Comment relancer la croissance de la productivité ? Les perspectives en la matière restent défavorables. Des efforts sont donc nécessaires pour stimuler l’investissement privé et public, améliorer les compétences de la main-d’œuvre afin de doper la productivité des entreprises, canaliser les ressources vers les secteurs les plus productifs, redynamiser l’adoption technologique et l’innovation, et promouvoir un environnement macroéconomique et institutionnel propice à la croissance.
Enfin, le rapport semestriel se penche sur deux autres questions : les conséquences négatives du contrôle des prix et les perspectives d’inflation dans les pays à faible revenu.

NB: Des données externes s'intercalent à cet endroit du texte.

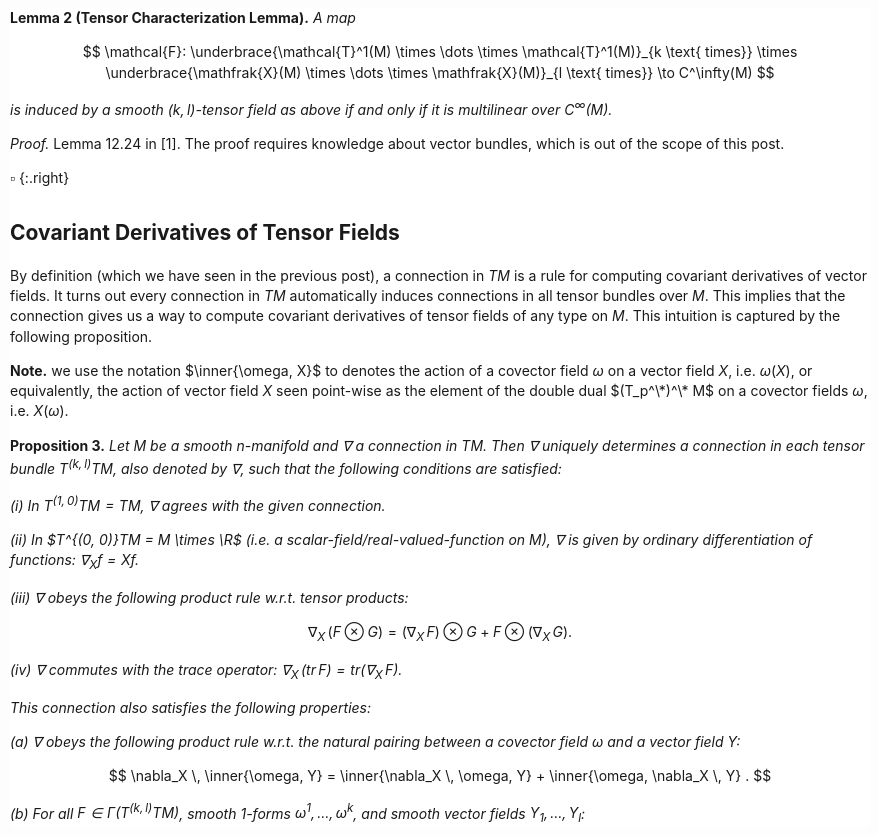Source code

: 
**Lemma 2 (Tensor Characterization Lemma).** _A map_

$$
    \mathcal{F}: \underbrace{\mathcal{T}^1(M) \times \dots \times \mathcal{T}^1(M)}_{k \text{ times}} \times \underbrace{\mathfrak{X}(M) \times \dots \times \mathfrak{X}(M)}_{l \text{ times}} \to C^\infty(M)
$$

_is induced by a smooth $(k, l)$-tensor field as above if and only if it is multilinear over $C^\infty(M)$._

_Proof._ Lemma 12.24 in [1]. The proof requires knowledge about vector bundles, which is out of the scope of this post.

$\square$
{:.right}


<h2 class="section-heading">Covariant Derivatives of Tensor Fields</h2>

By definition (which we have seen in the previous post), a connection in $TM$ is a rule for computing covariant derivatives of vector fields. It turns out every connection in $TM$ automatically induces connections in all tensor bundles over $M$. This implies that the connection gives us a way to compute covariant derivatives of tensor fields of any type on $M$. This intuition is captured by the following proposition.

**Note.** we use the notation $\inner{\omega, X}$ to denotes the action of a covector field $\omega$ on a vector field $X$, i.e. $\omega(X)$, or equivalently, the action of vector field $X$ seen point-wise as the element of the double dual $(T_p^\*)^\* M$ on a covector fields $\omega$, i.e. $X(\omega)$.

**Proposition 3.** _Let $M$ be a smooth $n$-manifold and $\nabla$ a connection in $TM$. Then $\nabla$ uniquely determines a connection in each tensor bundle $T^{(k, l)}TM$, also denoted by $\nabla$, such that the following conditions are satisfied:_

_(i) In $T^{(1, 0)}TM = TM$, $\nabla$ agrees with the given connection._

_(ii) In $T^{(0, 0)}TM = M \times \R$ (i.e. a scalar-field/real-valued-function on $M$), $\nabla$ is given by ordinary differentiation of functions: $\nabla_X f = Xf$._

_(iii) $\nabla$ obeys the following product rule w.r.t. tensor products:_

$$
    \nabla_X \, (F \otimes G) = (\nabla_X \, F) \otimes G + F \otimes (\nabla_X \, G).
$$

_(iv) $\nabla$ commutes with the trace operator: $\nabla_X \, (\mathrm{tr\,} F) = \mathrm{tr}(\nabla_X \, F)$._

_This connection also satisfies the following properties:_

_(a) $\nabla$ obeys the following product rule w.r.t. the natural pairing between a covector field $\omega$ and a vector field $Y$:_

$$
    \nabla_X \, \inner{\omega, Y} = \inner{\nabla_X \, \omega, Y} + \inner{\omega, \nabla_X \, Y} .
$$

_(b) For all $F \in \Gamma(T^{(k, l)} TM)$, smooth $1$-forms $\omega^1, \dots, \omega^k$, and smooth vector fields $Y_1, \dots, Y_l$:_
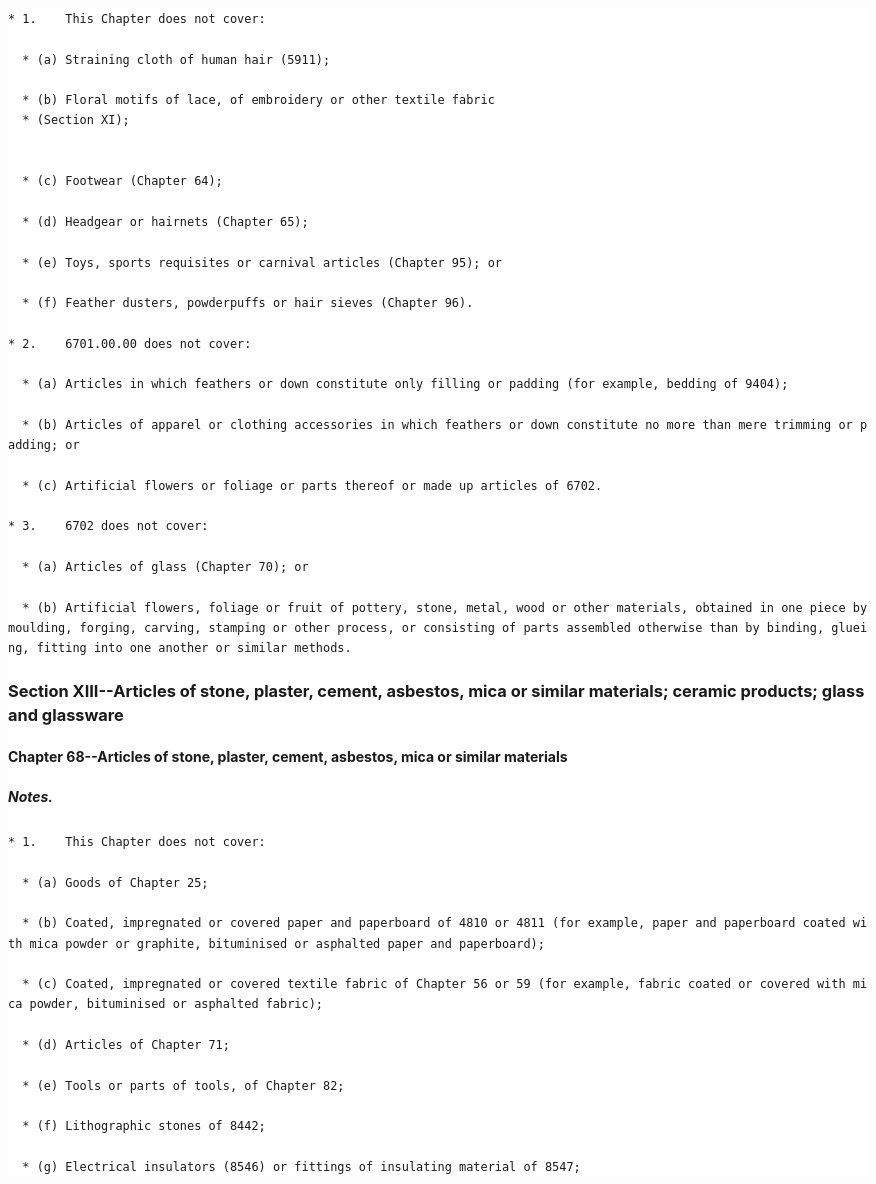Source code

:     * 1.	This Chapter does not cover:

      * (a) Straining cloth of human hair (5911);

      * (b) Floral motifs of lace, of embroidery or other textile fabric 
      * (Section XI);


      * (c) Footwear (Chapter 64);

      * (d) Headgear or hairnets (Chapter 65);

      * (e) Toys, sports requisites or carnival articles (Chapter 95); or

      * (f) Feather dusters, powderpuffs or hair sieves (Chapter 96).

    * 2.	6701.00.00 does not cover:

      * (a) Articles in which feathers or down constitute only filling or padding (for example, bedding of 9404);

      * (b) Articles of apparel or clothing accessories in which feathers or down constitute no more than mere trimming or padding; or

      * (c) Artificial flowers or foliage or parts thereof or made up articles of 6702.

    * 3.	6702 does not cover:

      * (a) Articles of glass (Chapter 70); or

      * (b) Artificial flowers, foliage or fruit of pottery, stone, metal, wood or other materials, obtained in one piece by moulding, forging, carving, stamping or other process, or consisting of parts assembled otherwise than by binding, glueing, fitting into one another or similar methods.

### Section XIII--Articles of stone, plaster, cement, asbestos, mica or similar materials; ceramic products; glass and glassware

#### Chapter 68--Articles of stone, plaster, cement, asbestos, mica or similar materials

##### Notes.  

    * 1.	This Chapter does not cover:

      * (a) Goods of Chapter 25;

      * (b) Coated, impregnated or covered paper and paperboard of 4810 or 4811 (for example, paper and paperboard coated with mica powder or graphite, bituminised or asphalted paper and paperboard);

      * (c) Coated, impregnated or covered textile fabric of Chapter 56 or 59 (for example, fabric coated or covered with mica powder, bituminised or asphalted fabric);

      * (d) Articles of Chapter 71;

      * (e) Tools or parts of tools, of Chapter 82;

      * (f) Lithographic stones of 8442;

      * (g) Electrical insulators (8546) or fittings of insulating material of 8547;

Si le contrôle des prix est parfois considéré comme un instrument utile pour lisser les fluctuations des prix de biens et de services comme l’énergie et les denrées alimentaires, il peut aussi freiner l’investissement et la croissance, aggraver la pauvreté et alourdir la charge budgétaire. Le remplacer par des filets de protection sociale élargis et ciblés, tout en encourageant la concurrence et en mettant en place un environnement réglementaire efficace, peut bénéficier à la fois à la lutte contre la pauvreté et à la croissance.
Par ailleurs, si l’inflation a fortement diminué dans les pays à faible revenu au cours des 25 dernières années, on ne saurait considérer comme acquis son maintien à un niveau bas et stable. Un faible taux d’inflation est associé à une production et à une situation de l’emploi plus stables, à des investissements plus importants et à une baisse du taux de pauvreté. Toutefois, la hausse des niveaux d’endettement et les pressions budgétaires pourraient exposer certaines économies à des perturbations susceptibles d’entraîner une forte hausse des prix. Le renforcement de l’indépendance et de la crédibilité des banques centrales, ainsi que la clarification des objectifs des autorités monétaires, sont essentiels pour préserver la stabilité des prix.
Alors que les perspectives économiques mondiales pour 2020 tablent sur une tendance haussière fragile, le degré d’incertitude qui entoure ces prévisions est élevé du fait de l’imprévisibilité du contexte politique, notamment en ce qui concerne les échanges commerciaux. Si les décideurs parviennent à atténuer les tensions et à clarifier les problèmes en suspens dans un certain nombre de domaines, ils pourraient donner tort aux prévisions et porter la croissance au-delà des anticipations.